Hard to believe that it’s been thirty years since this doozie was first unleashed. Evan Dando has been a long time lover of Gram Parsons, Big Star and others that we’d consider ‘classic’ americana artists. Accordingly, his own mix of West Coast singer-songwriter/East Coast indie/country pain and heartache made him a minor pop star in the early 1990s, but his laid-back vibe and ‘recreational habits’ got the better of his fame.
Nonetheless, ‘Ray’ is probably the best Lemonheads album. It’s the sound of a band overflowing with guitar pop bangers, from the title track, all downbeat and inexplicably sad, to the upbeat ‘Confetti’ and the breakneck (and arguably best track of the lot) ‘Alison’s Starting To Happen’. ‘My Drug Buddy’, is sloooow and wholly a fair representation of the man’s life – meet the girl, go buy the gear, get stoned and play the music. A blend of acoustic strumming and Dando’s fuzzed up Gibson SG are the firearms used across all of the tracks, with hints of Hammond B3 organ and lap steel blended in sparingly.
The Lemonheads, as a band, has always essentially been Dando plus a cast of ‘others’. On this record he’s accompanied on drums by ex ‘love interest’ Juliana Hatfield. She’s probably not the best drummer to ever walk the earth, but her rudimentary style adds to the slightly ramshackle, thrown together charm.

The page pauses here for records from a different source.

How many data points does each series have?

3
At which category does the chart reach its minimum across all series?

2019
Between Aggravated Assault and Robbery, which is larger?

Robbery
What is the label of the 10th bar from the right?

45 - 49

Her backing vocals, best highlighted on ‘Rudderless’ are on point nonetheless.
Dando continues to release solo and Lemonheads records, intermittently, to this day. The ‘big follow up to ‘Ray’ , ‘Come On Feel The Lemonheads’, had some wonderful tunes (highlight perhaps the beautiful melody and bold statement of ‘Big Gay Heart’), but was overproduced, as a counterpoint to this under-produced gem. He also started hanging out with Rick James (see ‘Rick James Style’ on ‘Come On Feel..’), and that was never good news for anyone’s health.

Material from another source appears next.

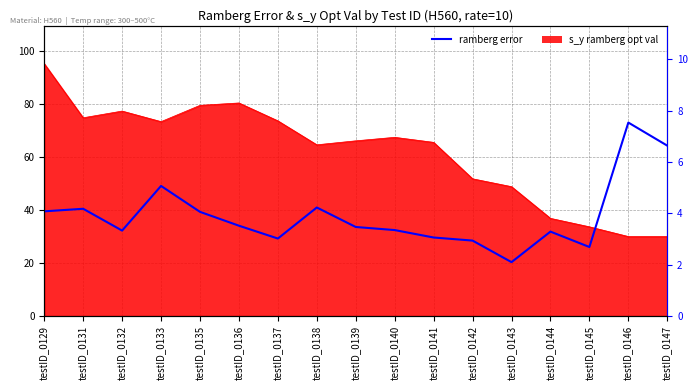

What is the value of the 13th point from the left?

2.1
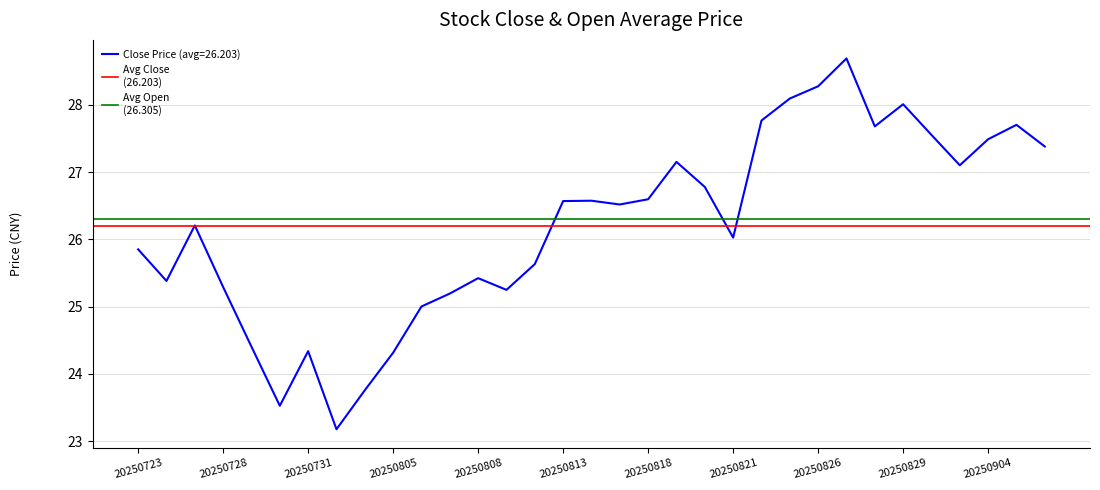

What is the lowest value of the Close Price (avg=26.203) series?

23.2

The Lemonheads had a moderate hit single, immediately following the release of ‘Ray’, with a cover of Simon and Garfunkel’s ‘Mrs Robinson’, which was tacked on to later releases of this album. It fits in nicely, and sounds (like most of the other tracks) as if it was recorded in one take, with the band kicking back and having the most fun ever. The original closing track is/was a cover of ‘Frank Mills’ from the musical ‘Hair’ Had the record company left it so, it would have been just fine – Lemonheads cover versions have always been quite beautiful. Dando’s soft, lazy vocals pick out a melody with grace and ease. He was last spotted (in 2021) playing for the staff and customers at a Walgreen’s (on Cape Cod), as a thank you, after he’d lost his wallet nearby and the drug store kept it safe for him.